Q : Le prix Nobel vient d’être attribué à l’Union européenne. Qu’en pensez-vous ? Etant donné les circonstances, que peut-on faire pour résoudre la crise économique actuelle ?

Partage international no 291novembre 2012

Quand j’ai appris la nouvelle, j’ai trouvé étrange que l’Union européenne soit ainsi honorée au moment où elle est sur le point de s’effondrer. Mais à la réflexion, je me suis dit que cela avait peut-être été fait pour lui remonter le moral. Il ne fait aucun doute que l’Union européenne a apporté la paix à l’Europe : plus personne désormais ne craint une guerre entre la France et l’Allemagne. Si tel était le but de l’Union en 1950, il a été atteint. L’UE a été élargie récemment par l’arrivée de sept pays d’Europe de l’Est, ce qui, du point de vue économique, constitue pour elle un défi majeur.
Nombreux sont ceux qui voudraient voir l’UE devenir un état intégré de quelque cinq cent millions d’habitants, et qui soutiennent que seul ce type d’intégration étroite rendrait l’Union viable pour les Etats membres. J’ai déjà déclaré dans le passé qu’il n’est pas dans le plan de notre Logos planétaire – plan qui est connu des Maîtres de Sagesse – que l’Europe devienne un Etat intégré. Chaque pays membre a sa propre destinée et sa propre structure de rayons : tout cela doit être conservé. Chaque pays a des qualités spécifiques à donner à l’Union et au monde dans son ensemble.
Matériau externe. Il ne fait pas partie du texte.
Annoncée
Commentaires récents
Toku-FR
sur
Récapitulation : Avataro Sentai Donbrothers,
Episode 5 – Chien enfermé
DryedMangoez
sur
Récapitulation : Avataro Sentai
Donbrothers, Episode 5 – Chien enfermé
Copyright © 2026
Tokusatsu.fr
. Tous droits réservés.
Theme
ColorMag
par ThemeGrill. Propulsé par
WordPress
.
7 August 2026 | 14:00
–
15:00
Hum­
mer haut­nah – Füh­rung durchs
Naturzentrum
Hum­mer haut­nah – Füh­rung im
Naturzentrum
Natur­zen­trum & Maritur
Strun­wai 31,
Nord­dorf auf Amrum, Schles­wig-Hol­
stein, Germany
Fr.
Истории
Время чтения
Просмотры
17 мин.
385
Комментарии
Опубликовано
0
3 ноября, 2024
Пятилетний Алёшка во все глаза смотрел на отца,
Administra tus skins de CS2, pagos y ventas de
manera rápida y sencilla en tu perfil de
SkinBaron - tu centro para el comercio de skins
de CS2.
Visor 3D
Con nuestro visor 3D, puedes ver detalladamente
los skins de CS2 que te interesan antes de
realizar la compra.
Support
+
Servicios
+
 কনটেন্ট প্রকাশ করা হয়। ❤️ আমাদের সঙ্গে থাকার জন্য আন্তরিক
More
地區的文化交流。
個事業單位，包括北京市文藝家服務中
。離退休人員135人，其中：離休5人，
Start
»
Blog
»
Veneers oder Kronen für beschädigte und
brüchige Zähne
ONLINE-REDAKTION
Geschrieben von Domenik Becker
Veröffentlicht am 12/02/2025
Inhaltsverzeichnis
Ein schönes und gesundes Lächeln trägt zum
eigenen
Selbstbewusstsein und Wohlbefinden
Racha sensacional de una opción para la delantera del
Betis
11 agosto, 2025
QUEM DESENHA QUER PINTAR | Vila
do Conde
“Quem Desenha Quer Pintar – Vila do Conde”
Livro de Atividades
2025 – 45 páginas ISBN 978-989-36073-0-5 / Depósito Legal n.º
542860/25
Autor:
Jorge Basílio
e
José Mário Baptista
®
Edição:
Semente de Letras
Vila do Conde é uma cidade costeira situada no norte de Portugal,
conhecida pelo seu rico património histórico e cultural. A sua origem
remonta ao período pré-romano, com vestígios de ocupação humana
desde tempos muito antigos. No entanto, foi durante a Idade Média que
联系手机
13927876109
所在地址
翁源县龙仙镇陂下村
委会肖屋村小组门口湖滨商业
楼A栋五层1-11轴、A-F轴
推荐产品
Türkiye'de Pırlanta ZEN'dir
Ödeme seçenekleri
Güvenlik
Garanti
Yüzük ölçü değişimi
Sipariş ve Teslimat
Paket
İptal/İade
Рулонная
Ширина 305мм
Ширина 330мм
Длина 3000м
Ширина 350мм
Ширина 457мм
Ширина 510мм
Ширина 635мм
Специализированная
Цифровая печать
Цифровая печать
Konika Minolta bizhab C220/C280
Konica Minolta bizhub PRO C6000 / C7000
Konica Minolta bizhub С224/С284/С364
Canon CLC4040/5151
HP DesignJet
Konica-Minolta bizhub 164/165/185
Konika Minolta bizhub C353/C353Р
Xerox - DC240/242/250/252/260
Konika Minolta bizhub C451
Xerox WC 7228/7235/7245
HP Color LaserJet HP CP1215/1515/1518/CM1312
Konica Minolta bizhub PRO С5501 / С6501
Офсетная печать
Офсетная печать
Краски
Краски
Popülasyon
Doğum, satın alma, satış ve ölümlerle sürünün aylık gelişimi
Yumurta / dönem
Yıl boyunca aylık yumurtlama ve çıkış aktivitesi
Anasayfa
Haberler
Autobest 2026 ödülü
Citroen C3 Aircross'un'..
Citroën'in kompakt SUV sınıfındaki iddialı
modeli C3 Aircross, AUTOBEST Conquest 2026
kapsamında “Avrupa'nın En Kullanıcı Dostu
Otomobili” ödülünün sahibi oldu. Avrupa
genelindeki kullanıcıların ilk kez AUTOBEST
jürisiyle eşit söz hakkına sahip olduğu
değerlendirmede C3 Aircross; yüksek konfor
Que doivent faire les pays membres pour surmonter la crise économique actuelle ? A mon avis, les pays les plus riches devraient aider les pays accablés par la dette en leur accordant des prêts sans intérêt ou à intérêt réduit, ce qui augmenterait la capacité commerciale de ces derniers pour le plus grand bien de tous en allégeant leur fardeau. Si cela n’est pas fait, l’Union européenne n’aura d’union que le nom.